Several Sunnyside residents turned out for a public hearing Tuesday night at a Sunnyside Planning Commission meeting.
The public hearing allowed citizens to voice any concerns on the city's plan to re-zone 45 parcels of land inside Sunnyside city limits.
The 45 parcels of land equal approximately 196 acres of city property that are city parks, well locations, city offices, the library, the museum and locations of existing schools all within the corporate limits of the city of Sunnyside.
The city is proposing to change the existing zoning of these properties, from R-1, R-2 and M-1, to PF (public facilities).

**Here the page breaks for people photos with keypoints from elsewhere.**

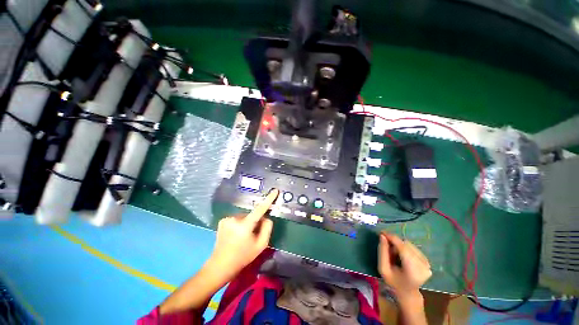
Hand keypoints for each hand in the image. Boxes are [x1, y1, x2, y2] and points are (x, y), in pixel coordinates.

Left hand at [208, 189, 278, 275]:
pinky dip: (240, 223)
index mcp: (245, 225)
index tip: (275, 190)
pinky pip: (237, 218)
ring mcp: (227, 219)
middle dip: (255, 221)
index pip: (260, 209)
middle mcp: (235, 218)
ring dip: (247, 222)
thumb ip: (267, 228)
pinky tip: (235, 234)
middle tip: (253, 234)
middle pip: (252, 214)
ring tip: (242, 237)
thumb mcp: (261, 245)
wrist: (220, 265)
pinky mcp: (222, 220)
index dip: (268, 199)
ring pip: (245, 216)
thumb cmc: (243, 257)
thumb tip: (266, 217)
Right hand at [378, 232, 431, 299]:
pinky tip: (401, 256)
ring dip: (399, 246)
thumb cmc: (393, 282)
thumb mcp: (383, 269)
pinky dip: (405, 248)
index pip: (403, 248)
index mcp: (413, 271)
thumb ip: (382, 252)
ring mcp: (427, 264)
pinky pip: (413, 248)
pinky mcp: (427, 261)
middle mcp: (423, 266)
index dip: (392, 238)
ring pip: (409, 245)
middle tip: (387, 249)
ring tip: (394, 255)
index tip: (382, 233)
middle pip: (406, 245)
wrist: (407, 293)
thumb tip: (382, 236)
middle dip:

Sunnyside City Associate Planner Jame Ayling told the commissioners the purpose of re-zoning the city properties is to get a more accurate count of property that is developable.

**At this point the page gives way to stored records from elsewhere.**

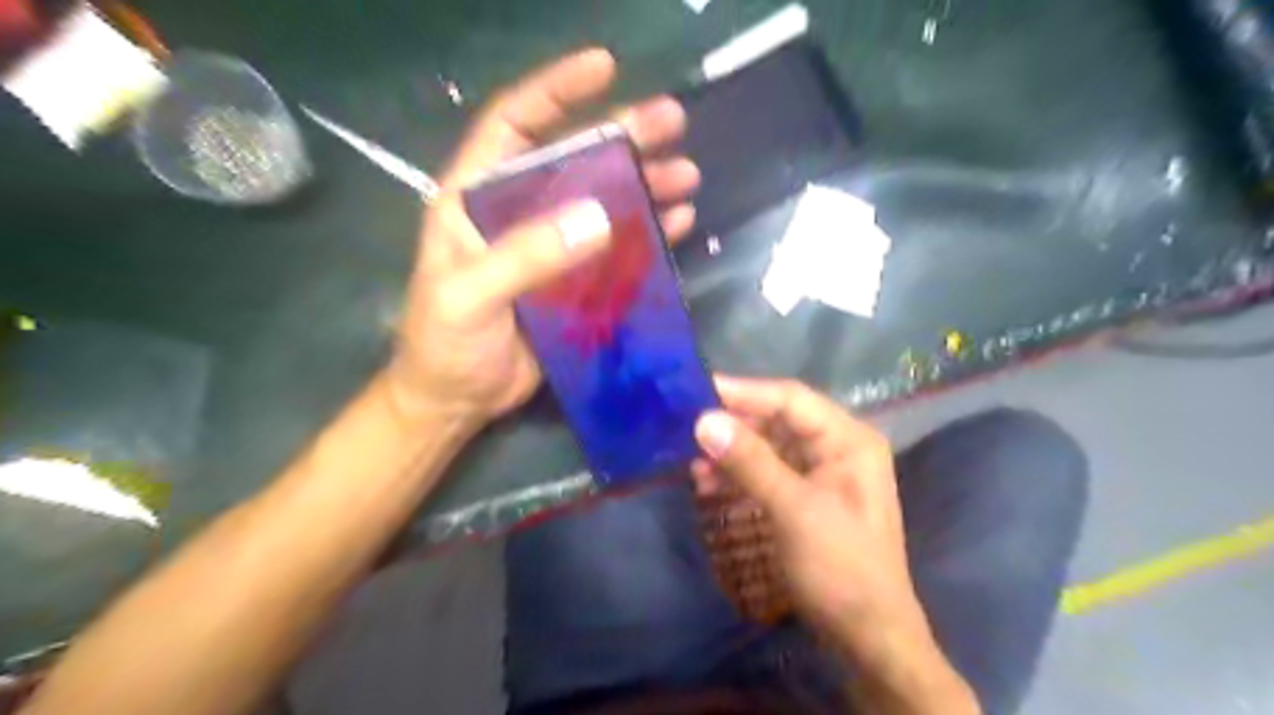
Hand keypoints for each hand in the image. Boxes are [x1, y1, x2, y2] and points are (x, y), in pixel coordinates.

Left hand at [395, 50, 700, 430]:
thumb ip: (525, 257)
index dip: (555, 91)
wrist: (456, 400)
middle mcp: (515, 212)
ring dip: (645, 186)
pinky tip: (678, 223)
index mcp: (475, 199)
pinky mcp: (574, 281)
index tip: (604, 68)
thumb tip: (599, 218)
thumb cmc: (443, 344)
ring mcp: (549, 247)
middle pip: (574, 160)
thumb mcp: (469, 296)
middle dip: (622, 137)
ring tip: (686, 176)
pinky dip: (647, 233)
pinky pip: (616, 248)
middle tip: (672, 122)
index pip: (513, 125)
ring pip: (603, 202)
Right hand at [695, 377, 926, 656]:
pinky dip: (738, 475)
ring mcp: (820, 473)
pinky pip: (766, 473)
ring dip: (731, 453)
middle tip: (686, 426)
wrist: (867, 637)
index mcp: (848, 439)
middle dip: (733, 425)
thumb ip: (750, 462)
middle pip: (777, 421)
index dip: (743, 392)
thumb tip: (703, 420)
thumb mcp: (794, 510)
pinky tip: (708, 483)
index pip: (790, 399)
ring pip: (767, 447)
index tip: (696, 389)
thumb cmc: (840, 567)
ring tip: (693, 463)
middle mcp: (836, 447)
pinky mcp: (804, 497)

Most of the land is zoned R-1 or R-2, which means it is a residential zone even though houses will never be built in the park areas. Because these lands are considered residential, it limits what the city can claim in its Urban Growth Plan. By re-zoning the property to PF, this land would not count in the Urban Growth Plan.
One resident voiced his concern about the schools being zoned in with other businesses that have been there longer than the schools. He thought it was unfair to grandfather the schools in, which he said would give them as much say as a business that has been there much longer.

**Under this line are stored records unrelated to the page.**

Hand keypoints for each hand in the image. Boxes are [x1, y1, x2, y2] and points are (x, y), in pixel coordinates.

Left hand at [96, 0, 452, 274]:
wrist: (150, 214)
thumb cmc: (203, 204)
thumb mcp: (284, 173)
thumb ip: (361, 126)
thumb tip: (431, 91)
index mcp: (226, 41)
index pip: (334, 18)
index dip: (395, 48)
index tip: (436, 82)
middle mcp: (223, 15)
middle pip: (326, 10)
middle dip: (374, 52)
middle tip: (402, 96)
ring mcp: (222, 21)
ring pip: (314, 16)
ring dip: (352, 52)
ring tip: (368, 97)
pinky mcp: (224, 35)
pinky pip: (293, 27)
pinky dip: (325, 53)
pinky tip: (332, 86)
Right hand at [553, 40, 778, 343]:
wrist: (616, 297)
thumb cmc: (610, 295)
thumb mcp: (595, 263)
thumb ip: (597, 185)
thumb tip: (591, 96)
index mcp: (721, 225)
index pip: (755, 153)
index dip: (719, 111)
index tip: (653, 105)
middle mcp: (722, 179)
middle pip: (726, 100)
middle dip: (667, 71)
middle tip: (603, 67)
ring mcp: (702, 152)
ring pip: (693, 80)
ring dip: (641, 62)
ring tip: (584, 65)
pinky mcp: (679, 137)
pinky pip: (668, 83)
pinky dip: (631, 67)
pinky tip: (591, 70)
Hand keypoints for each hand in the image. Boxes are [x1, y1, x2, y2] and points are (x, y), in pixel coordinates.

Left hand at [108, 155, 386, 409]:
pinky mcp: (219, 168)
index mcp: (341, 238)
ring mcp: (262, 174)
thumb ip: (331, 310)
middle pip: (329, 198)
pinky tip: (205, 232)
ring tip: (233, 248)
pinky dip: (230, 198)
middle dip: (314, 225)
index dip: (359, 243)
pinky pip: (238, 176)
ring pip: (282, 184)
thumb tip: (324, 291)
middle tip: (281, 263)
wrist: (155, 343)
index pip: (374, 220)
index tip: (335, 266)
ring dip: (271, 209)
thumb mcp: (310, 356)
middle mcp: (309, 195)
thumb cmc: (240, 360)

Another resident asked if the re-zoning would affect property values.
Ayling told him no, it wouldn't. He said if a person's property is next to a park, after it is re-zoned, it will still be a park.
"We have no hidden agenda," Ayling said. "Our ultimate goal is to get an accurate count of developmental property."
The commissioners accepted the recommendation by city staff to re-zone the properties. Next, the matter will go before the city council.